Das globale Plastikabkommen war die einmalige Chance, die Kunststoffverschmutzung zu beenden. Die Unternehmen, die Kunststoffe herstellen, investieren Milliarden, um die Produktion bis 2050 zu verdoppeln oder zu verdreifachen. Die großen Erdölkonzerne und die erdölfördernden Länder betreiben Lobbyarbeit, um das globale Plastikabkommen zu boykottieren.
Dabei kommen Kinder mittlerweile schon mit Mikroplastik und dessen Schadstoffen vorbelastet auf die Welt.
Eine neue Studie hat nachgewiesen, dass Babys Plastik stärker ausgesetzt sein können als Erwachsene. Wissenschaftler untersuchten dafür den ersten Stuhl von Neugeborenen (sogenanntes Mekonium) sowie den von Babys im ersten Lebensjahr und den von Erwachsenen. In einigen der Mekonium-Proben der Neugeborenen sowie in allen Proben der Babys und Erwachsenen konnten Mikroplastik-Partikel (also Plastik-Teilchen kleiner als 5 mm) gefunden werden. Babys und Neugeborene waren jedoch stärker betroffen als die Erwachsenen. Erschreckend ist zudem, dass im Stuhl eines Babys und in zwei der drei Mekonium-Proben Bisphenol A nachgewiesen werden konnte. Dieser Schadstoff wirkt ähnlich wie das weibliche Hormon Östrogen und hat in Tierversuchen schon in geringer Konzentration zu Organmissbildungen oder der Beeinträchtigung der Gehirnentwicklung geführt. In Babyflaschen ist er seit 2011 verboten.
Die anfängliche Freude über die schöne, bunte Plastikwelt hat sich nun also zu einer Bedrohung entwickelt, die die Menschheit ausrotten könnte. Inzwischen ist es nicht 5 vor 12, sondern schon 12:05 Uhr, und die Wahrscheinlichkeit, dass wir die Bedrohung für die Menschheit noch abwenden können, wird immer geringer.
Etwa 70 Prozent der Erdoberfläche sind von Wasser bedeckt. Doch heute schwimmen in jedem Quadratkilometer der Meere hunderttausende Teile Müll. Seevögel verenden qualvoll an Handyteilen in ihren Mägen, Schildkröten halten Plastiktüten für Quallen, ganze Ökosysteme ersticken und Mikroplastik belastet auch uns Menschen.
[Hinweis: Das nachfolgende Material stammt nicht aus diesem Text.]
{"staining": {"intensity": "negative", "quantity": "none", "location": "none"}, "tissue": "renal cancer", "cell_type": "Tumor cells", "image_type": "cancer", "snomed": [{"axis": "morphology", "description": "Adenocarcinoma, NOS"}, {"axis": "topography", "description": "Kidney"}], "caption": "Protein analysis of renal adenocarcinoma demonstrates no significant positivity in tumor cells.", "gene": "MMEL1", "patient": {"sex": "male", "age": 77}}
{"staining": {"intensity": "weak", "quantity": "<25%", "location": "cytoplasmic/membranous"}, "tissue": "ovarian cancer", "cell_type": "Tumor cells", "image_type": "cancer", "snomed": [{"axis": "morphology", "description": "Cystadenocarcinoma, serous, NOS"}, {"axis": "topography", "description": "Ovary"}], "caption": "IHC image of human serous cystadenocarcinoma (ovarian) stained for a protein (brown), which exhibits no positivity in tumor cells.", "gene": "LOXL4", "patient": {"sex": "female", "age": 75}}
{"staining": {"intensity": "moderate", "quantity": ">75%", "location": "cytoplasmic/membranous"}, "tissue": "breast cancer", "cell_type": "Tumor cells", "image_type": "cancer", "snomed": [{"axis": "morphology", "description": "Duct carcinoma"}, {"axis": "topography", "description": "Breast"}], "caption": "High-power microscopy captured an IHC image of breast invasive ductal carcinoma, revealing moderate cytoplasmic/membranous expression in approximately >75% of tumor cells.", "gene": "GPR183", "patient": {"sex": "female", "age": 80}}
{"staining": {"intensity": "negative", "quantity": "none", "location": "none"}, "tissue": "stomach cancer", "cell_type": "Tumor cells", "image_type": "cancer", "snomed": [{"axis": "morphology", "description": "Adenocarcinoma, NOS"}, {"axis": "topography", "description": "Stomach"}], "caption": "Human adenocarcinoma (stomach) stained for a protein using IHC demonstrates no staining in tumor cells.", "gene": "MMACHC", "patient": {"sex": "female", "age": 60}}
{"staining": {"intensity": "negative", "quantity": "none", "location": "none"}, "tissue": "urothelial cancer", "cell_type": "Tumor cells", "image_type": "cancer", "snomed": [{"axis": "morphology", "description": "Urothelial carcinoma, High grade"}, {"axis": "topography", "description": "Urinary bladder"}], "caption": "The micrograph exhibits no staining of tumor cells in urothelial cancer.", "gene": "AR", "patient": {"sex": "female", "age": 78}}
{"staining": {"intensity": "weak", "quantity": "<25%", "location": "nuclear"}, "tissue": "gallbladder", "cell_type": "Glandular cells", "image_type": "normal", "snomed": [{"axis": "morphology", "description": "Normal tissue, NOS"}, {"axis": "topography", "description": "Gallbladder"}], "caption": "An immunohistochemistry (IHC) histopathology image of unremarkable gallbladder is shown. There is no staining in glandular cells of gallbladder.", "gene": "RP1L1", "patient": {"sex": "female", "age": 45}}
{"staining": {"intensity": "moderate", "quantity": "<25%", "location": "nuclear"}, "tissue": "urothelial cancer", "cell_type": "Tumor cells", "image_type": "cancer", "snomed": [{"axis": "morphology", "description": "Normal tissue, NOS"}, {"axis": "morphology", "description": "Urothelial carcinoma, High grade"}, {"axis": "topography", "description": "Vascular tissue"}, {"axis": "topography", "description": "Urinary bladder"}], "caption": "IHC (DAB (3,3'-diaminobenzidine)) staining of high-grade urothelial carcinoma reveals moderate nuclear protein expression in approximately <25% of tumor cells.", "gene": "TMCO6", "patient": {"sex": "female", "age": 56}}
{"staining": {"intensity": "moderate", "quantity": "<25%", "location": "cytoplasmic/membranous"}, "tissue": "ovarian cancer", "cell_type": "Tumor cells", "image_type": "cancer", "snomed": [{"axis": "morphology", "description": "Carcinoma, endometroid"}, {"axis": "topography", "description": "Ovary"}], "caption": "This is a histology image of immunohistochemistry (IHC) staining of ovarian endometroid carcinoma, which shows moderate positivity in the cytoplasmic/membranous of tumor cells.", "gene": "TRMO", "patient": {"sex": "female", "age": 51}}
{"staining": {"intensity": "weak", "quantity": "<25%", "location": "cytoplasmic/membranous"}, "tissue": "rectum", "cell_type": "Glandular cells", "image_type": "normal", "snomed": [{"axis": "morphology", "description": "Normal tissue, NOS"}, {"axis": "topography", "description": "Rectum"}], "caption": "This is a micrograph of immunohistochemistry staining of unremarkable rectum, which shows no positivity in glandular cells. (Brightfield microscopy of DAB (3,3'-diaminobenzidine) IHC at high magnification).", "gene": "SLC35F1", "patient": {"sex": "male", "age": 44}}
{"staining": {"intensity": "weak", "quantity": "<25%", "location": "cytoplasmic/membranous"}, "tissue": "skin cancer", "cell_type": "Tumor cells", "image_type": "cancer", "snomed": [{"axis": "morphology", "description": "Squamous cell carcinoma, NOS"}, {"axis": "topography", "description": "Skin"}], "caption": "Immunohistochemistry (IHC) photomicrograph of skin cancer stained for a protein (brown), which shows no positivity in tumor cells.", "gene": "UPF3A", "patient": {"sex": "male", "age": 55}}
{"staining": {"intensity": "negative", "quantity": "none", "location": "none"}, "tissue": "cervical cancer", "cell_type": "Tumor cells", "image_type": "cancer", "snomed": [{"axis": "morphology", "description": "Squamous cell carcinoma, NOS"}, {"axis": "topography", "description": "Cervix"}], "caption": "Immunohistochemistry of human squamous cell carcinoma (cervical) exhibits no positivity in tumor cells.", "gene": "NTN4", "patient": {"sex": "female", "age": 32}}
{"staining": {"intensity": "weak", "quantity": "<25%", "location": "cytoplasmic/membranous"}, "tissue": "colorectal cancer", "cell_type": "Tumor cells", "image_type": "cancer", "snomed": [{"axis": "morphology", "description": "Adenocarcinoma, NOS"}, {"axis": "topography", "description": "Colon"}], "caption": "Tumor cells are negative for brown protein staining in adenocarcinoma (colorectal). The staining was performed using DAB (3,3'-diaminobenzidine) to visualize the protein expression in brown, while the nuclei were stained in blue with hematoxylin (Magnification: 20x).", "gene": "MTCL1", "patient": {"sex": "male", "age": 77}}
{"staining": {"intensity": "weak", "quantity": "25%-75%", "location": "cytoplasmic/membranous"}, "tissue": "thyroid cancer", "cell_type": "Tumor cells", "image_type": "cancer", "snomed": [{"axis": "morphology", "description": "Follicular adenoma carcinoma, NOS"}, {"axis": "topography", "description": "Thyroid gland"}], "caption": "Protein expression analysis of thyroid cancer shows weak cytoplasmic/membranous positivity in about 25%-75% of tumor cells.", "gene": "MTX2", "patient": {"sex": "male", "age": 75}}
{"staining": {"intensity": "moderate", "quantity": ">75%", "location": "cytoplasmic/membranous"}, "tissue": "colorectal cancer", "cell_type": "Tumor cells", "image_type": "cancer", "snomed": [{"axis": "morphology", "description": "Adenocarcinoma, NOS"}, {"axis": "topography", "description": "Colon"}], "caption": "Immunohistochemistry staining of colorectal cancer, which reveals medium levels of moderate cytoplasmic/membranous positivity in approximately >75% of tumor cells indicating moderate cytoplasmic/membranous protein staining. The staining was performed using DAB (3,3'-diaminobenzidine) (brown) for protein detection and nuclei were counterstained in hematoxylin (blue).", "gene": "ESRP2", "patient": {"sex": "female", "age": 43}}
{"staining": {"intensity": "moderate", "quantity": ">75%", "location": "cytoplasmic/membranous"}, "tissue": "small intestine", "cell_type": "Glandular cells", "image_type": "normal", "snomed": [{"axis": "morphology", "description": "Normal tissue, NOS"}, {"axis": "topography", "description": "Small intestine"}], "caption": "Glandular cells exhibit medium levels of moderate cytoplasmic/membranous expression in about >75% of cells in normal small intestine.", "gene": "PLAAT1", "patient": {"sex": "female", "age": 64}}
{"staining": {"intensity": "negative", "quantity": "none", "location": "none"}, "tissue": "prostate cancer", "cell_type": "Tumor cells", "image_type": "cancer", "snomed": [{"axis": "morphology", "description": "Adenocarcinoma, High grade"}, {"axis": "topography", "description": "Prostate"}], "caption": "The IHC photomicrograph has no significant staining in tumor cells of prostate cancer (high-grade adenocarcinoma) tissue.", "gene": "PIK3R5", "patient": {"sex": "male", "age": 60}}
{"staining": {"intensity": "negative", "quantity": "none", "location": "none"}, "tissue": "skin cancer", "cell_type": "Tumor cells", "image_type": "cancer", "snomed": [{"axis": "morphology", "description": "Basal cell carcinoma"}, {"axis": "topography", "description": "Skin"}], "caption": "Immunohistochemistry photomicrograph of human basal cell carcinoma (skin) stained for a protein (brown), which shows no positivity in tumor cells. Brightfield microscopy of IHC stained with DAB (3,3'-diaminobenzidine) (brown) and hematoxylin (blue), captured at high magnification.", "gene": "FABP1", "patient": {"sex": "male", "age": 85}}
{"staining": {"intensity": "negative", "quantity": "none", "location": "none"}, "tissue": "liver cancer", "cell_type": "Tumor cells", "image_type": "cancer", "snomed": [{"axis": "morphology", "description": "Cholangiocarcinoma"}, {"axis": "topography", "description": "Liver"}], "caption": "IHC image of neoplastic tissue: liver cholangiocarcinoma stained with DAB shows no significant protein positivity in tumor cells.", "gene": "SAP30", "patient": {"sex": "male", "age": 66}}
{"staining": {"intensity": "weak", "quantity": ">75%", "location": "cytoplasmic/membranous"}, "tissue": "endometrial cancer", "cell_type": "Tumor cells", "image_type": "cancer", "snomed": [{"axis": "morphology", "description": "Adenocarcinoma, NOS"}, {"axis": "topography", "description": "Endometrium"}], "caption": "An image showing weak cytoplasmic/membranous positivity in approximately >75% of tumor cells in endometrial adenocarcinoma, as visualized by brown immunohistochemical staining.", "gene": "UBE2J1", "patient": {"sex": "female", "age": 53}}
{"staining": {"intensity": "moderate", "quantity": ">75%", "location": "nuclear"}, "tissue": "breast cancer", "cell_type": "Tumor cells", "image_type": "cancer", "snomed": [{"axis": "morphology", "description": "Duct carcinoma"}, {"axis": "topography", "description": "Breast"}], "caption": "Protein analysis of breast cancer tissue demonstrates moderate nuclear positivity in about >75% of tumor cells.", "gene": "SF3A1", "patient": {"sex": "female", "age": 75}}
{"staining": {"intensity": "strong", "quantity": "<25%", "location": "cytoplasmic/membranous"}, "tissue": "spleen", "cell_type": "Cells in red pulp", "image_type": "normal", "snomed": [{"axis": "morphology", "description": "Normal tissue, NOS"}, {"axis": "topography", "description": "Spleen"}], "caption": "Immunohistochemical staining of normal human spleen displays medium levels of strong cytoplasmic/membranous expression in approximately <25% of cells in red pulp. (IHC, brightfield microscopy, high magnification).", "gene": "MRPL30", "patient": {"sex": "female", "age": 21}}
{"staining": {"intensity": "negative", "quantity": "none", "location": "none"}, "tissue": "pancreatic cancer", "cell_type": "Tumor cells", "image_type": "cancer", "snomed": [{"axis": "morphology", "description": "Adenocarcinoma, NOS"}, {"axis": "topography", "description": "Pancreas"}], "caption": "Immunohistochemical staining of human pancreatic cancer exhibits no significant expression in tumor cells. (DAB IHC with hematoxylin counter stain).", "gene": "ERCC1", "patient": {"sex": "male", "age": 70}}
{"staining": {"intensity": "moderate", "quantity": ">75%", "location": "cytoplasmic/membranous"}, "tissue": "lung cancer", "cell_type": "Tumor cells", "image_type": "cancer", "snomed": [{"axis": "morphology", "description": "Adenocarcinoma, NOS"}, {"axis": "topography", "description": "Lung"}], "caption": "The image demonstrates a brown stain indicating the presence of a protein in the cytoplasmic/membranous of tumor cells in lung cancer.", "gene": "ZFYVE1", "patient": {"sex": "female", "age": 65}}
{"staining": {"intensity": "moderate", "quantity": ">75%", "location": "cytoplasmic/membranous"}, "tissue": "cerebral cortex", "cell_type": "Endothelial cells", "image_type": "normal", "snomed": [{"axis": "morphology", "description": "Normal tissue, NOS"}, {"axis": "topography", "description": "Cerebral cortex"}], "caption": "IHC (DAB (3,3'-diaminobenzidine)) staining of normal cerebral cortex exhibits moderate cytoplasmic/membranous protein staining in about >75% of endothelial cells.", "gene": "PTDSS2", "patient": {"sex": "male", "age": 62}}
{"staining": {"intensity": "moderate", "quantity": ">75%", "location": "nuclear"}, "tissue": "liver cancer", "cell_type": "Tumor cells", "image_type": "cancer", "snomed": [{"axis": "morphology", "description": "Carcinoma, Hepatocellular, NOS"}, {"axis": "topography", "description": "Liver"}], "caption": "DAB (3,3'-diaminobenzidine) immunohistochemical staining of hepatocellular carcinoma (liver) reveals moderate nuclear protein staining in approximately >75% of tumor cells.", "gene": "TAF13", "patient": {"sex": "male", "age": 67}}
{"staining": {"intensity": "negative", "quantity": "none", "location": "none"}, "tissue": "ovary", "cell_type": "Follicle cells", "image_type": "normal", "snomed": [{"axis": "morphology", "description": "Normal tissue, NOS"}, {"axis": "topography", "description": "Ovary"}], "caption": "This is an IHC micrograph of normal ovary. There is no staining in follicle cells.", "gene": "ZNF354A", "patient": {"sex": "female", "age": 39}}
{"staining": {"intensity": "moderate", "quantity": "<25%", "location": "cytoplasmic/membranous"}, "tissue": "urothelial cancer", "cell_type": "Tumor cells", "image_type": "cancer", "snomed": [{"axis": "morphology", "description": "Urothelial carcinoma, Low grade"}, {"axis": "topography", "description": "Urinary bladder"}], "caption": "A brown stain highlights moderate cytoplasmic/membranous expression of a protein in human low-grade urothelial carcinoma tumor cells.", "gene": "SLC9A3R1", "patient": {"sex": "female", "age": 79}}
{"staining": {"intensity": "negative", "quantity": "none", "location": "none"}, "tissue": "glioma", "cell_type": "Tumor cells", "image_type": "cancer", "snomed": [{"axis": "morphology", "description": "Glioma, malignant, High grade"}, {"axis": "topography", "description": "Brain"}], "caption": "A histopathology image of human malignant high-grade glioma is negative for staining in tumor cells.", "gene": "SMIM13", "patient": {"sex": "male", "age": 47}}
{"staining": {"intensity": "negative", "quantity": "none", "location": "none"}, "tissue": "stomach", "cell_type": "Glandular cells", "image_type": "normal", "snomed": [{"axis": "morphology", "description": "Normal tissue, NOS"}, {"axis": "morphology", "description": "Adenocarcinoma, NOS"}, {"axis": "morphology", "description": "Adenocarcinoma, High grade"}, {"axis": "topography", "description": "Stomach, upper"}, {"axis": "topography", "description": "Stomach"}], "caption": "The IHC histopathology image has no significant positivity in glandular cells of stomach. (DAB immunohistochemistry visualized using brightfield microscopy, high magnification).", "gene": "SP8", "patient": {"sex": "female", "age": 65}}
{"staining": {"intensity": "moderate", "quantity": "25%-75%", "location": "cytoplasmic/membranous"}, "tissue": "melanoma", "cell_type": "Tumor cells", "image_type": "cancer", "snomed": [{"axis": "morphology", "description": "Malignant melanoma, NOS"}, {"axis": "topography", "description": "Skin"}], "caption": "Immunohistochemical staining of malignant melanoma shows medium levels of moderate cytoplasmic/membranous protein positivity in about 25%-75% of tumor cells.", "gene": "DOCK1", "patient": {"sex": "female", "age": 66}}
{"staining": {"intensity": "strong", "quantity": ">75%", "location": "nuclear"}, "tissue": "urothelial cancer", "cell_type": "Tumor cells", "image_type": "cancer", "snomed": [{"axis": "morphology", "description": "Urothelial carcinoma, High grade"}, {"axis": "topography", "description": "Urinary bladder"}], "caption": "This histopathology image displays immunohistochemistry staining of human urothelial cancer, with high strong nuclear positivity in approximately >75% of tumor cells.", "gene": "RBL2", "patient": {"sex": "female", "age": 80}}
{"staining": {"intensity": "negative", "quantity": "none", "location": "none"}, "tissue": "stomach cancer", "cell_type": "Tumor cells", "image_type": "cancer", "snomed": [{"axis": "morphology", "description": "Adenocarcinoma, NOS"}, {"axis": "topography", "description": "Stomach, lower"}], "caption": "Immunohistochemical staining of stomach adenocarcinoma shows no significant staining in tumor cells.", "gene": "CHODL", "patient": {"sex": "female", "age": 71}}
Ob in der Tiefsee, in tropischen Regionen oder in Nord- und Ostsee: An jeder Küste der Welt findet man Plastikmüll. Geschätzte 80 bis 150 Millionen Tonnen Plastik schwimmen aktuell in unseren Ozeanen. Das entspricht dem Gewicht von 15 000 Eiffeltürmen oder der Hälfte der gesamten Weltbevölkerung. Für 60–95 Prozent der weltweiten Plastikverschmutzung der Meere ist Einwegplastik verantwortlich. Größenordnungen, die unser Vorstellungsvermögen bei weitem übersteigen. Und täglich wird es mehr.
Es zeigte sich leider, dass dem Trend zum Einweg kein Einhalt geboten werden konnte. Statt auf Mehrwegbehältnisse und Getränkebecher umzusteigen, kamen eher Ersatzmaterialien wie Papier zum Einsatz, die weiterhin zur Abfallflut beitragen. Die Umweltbilanzen solcher Alternativen sind oft wenig besser als die der verbotenen Kunststoffartikel. Die Herstellung von Papier zum Beispiel hat einen hohen Flächenverbrauch und ist ein Grund für massive Abholzungen von Waldgebieten. Auch ein ganzes Jahr nach der Implementierung war die Bilanz der Deutschen Umwelthilfe (DUH) über die Wirksamkeit der neuen Verordnungen ernüchternd: Es gäbe zu wenige Kontrollen, sodass die Einweg-Plastikprodukte weiterhin in den Umlauf gelangen, oder Plastikartikel würden teilweise einfach als „Mehrweg“ oder „wiederverwendbar“ deklariert, obwohl sie de facto weiterhin nach einmaliger Benutzung im Abfall landen.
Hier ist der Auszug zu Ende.